-- Exercises --
1. List each distinct word or phrase that the Workingmen's Programme excerpt encloses in quotation marks, in the order each first appears.
2. Write the next part of the Workingmen's Programme excerpt, picking up after its final sentence.

-- Excerpted text --
========

THE WORKINGMEN'S PROGRAMME (1862)TRANSLATED BY E.H. BABBITT, A.B

Assistant Professor of German, Tufts College


Gentlemen: Requested to deliver an address before you, I have thought it best to choose, and to treat in a strictly scientific way, a subject, which, from its nature, must be particularly interesting to you, namely, the special relation of the character of the historical period in which we are living to the idea of a working class.

I have said that my treatment of the subject will be purely scientific.

A true scientific attitude, however, is nothing more than perfect clearness, and therefore the complete separation of our thinking from any preconceived notion. For the sake of this complete absence of preconceived notions with which we must approach the subject, it will even be necessary, in the course of the discussion, to form a clear conception of what we really mean by the term "workingmen" or "working class." For even on this point we must not admit any preconceived notion, as if these terms were something perfectly well understood—which is by no means the case. The language of common life very frequently attaches at different times different conceptions to the words "workingman" or "working class," and we must therefore, in due time, get a clear conception as to what meaning we will attach to these designations.

With this problem, however, we are not concerned at the present moment. We must rather begin this presentation with a different question: The working class is only one class among several which together form the body politic, and there have been workingmen at every historical period. How, then, is it possible, and what does the statement mean, that a particular connection exists between the idea of this special definite class and the principle of the particular historical period in which we are living?

========

[Entries from a dataset]
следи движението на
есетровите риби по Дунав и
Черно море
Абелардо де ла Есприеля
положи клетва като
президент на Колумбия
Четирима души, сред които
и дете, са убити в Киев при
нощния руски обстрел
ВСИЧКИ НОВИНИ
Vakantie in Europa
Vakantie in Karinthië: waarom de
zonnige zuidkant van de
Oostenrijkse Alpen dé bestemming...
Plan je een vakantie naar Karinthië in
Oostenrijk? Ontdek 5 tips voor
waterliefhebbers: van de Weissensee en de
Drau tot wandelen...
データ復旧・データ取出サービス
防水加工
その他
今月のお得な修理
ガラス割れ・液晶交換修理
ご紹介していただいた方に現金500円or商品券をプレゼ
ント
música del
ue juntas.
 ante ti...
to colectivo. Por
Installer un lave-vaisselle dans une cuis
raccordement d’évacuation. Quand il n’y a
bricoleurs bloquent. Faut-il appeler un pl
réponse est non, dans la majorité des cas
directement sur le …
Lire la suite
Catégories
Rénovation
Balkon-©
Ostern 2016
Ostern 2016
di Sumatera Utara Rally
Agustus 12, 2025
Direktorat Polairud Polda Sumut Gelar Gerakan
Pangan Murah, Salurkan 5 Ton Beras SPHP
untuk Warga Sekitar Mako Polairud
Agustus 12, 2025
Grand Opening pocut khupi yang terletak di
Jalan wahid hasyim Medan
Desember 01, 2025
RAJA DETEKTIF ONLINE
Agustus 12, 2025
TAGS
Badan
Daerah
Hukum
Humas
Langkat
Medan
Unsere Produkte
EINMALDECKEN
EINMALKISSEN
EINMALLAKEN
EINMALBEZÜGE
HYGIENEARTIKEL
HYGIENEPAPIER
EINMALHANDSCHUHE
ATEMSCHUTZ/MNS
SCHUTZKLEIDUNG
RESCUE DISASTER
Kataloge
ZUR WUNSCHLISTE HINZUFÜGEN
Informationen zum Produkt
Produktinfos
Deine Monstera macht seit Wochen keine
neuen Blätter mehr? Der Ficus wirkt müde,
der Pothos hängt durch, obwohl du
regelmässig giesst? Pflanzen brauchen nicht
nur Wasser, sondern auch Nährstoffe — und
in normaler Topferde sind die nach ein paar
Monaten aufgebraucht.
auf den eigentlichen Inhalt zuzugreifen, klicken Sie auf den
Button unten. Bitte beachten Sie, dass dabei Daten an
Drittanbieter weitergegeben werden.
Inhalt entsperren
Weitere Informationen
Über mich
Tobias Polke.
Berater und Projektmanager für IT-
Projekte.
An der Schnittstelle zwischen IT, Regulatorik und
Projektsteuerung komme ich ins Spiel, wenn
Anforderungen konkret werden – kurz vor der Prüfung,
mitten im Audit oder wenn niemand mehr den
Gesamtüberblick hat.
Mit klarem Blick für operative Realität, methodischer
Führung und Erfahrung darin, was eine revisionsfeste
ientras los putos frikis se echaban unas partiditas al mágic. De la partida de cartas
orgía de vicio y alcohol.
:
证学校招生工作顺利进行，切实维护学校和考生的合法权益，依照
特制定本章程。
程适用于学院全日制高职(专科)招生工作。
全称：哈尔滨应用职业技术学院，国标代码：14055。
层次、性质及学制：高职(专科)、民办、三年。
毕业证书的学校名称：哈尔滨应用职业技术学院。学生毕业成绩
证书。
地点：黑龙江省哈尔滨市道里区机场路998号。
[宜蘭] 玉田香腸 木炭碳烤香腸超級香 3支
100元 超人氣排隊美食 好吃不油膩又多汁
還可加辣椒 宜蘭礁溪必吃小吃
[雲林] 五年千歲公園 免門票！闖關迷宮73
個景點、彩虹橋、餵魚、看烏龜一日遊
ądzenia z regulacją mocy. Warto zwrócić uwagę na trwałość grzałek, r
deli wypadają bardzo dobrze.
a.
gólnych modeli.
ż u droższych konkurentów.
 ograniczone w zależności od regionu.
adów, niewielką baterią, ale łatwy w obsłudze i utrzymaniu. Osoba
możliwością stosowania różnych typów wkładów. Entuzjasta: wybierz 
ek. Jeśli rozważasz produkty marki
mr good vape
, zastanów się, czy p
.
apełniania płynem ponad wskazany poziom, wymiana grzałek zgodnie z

========

-- Numbered answers --
1. "workingmen", "working class", "workingman"

2.
To understand this it is desirable to take a glance into history—into the past, which properly interpreted, here, as everywhere, gives us the key to the present and points out to us an outline of the future. In this retrospect we must be as brief as possible, or we shall be in danger (in the short time which is before us) of not reaching at all the essential subject of the discussion. But even at this risk we shall at least be obliged to cast such a glance into the past, even if it is limited to the most general considerations, in order to understand the import of our question and of our subject.

If, then, we go back to the Middle Ages, we shall find, in general, that the same classes and divisions of the population which today compose the body politic were already in existence, although by no means so fully developed; but we find, furthermore, that at that time one class, one element, is predominate—the landholding element. It is land proprietorship which in the Middle Ages is the controlling influence in every particular, which has put its own special stamp upon all the institutions and upon the whole life of the time: it must be pronounced the ruling principle of that period.

The reason why land ownership is the ruling principle of that time is a very simple one. It lies—at least this reason is quite sufficient for our present purposes—in the economic conditions of the Middle Ages and in the state of development of production. Commerce was then very slightly developed, manufactures still less. The chief wealth of every community consisted, in greatest measure, in the products of agriculture.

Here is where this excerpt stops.